I found this quote on #jfindsyoga/sexyfoodtherapy.com on Instagram.
Thought it worked well for this photograph I took during a yoga retreat. The retreat was filled with incredible moments: women bonding, laughing, supporting. Nourishing food and wine, Forrest bathing, meditation, aromatherapy, singing bowls, bowing practice, hikes in the woods and on the beach, perfect weather, yoga and beautiful souls.

More photographs to follow.

Namaste.

 

Beautiful women

  
A strong woman is one who feels deeply & loves fiercely.
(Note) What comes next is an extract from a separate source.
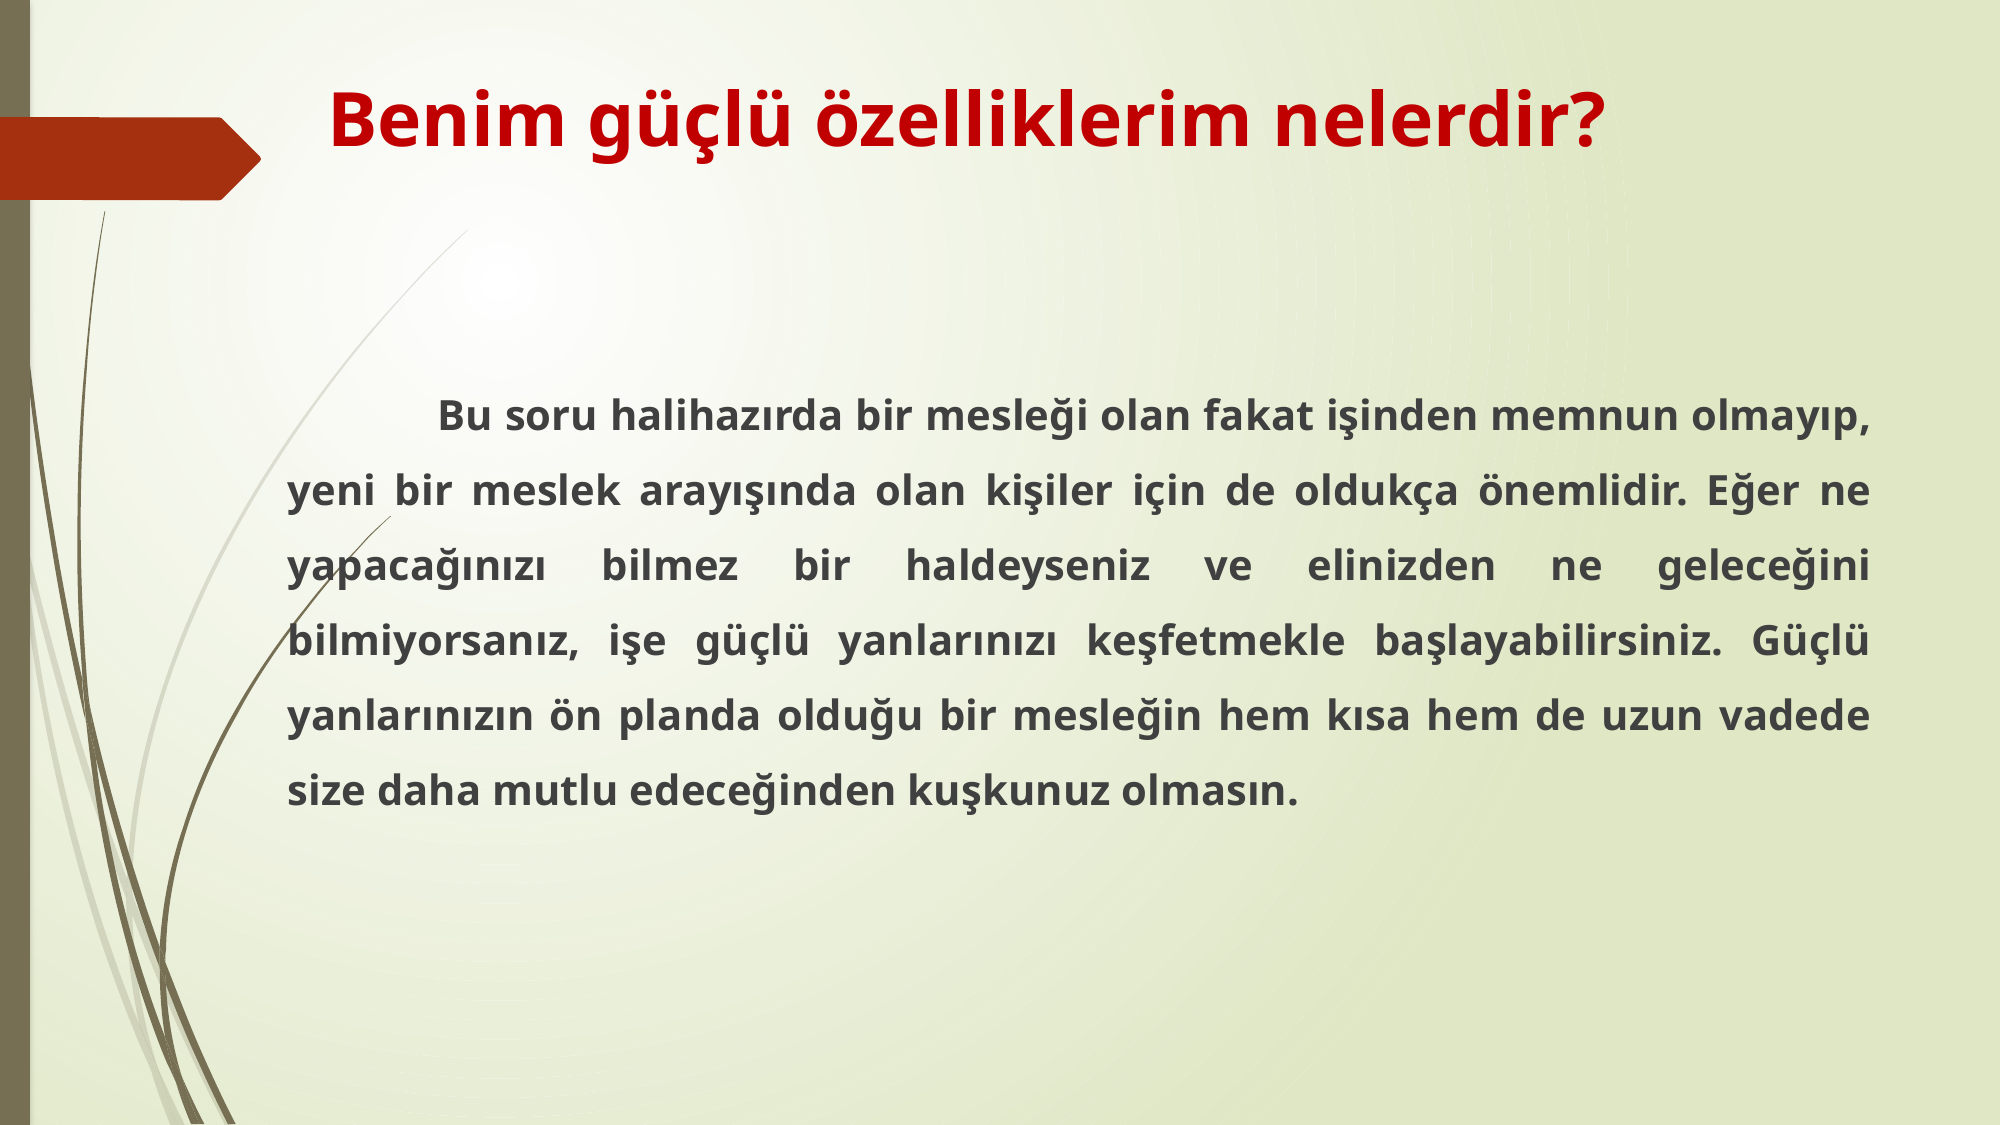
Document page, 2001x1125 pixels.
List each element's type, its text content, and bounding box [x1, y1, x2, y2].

list Bu soru halihazırda bir mesleği olan fakat işinden memnun olmayıp, yeni bir meslek arayışında olan kişiler için de oldukça önemlidir. Eğer ne yapacağınızı bilmez bir haldeyseniz ve elinizden ne geleceğini bilmiyorsanız, işe güçlü yanlarınızı keşfetmekle başlayabilirsiniz. Güçlü yanlarınızın ön planda olduğu bir mesleğin hem kısa hem de uzun vadede size daha mutlu edeceğinden kuşkunuz olmasın. [272, 290, 1888, 970]
title Benim güçlü özelliklerim nelerdir? [312, 63, 1888, 290]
Her tears flow just as abundantly as her laughter. A strong woman is both soft & powerful. She is both practical & spiritual. A strong woman in her essence is a gift to the world. -unknown author

I’m always grateful for a woman’s trust when she’s on the other side of my camera. While I attempt to make her feel relaxed & beautiful, I wonder how she interprets my gestures, especially when I see THE shot. (I’ve been told) I sometimes make sounds – like an audible smile noise, sometimes just “yesyesyes”, quite often a tear forms in my eye when everything lines up & I hope the photograph looks something like my vision! 

I see a woman’s strength. Its not in the form of skinny, in perfect makeup, in designer clothes. I see strength in what she’s been through on her journey up to when I press the shutter. I see her beauty shine when the wind messes her hair, when she laughs with her girlfriend, when her feet are bare, in the earth, on a mountain, splashing in the shallow water of a chilly lake. 

She’s the woman I love to photograph. With her stories, with her pain, with her resolve & her laugh lines and all the reasons she is who she is today. That is real. That is a beautiful woman.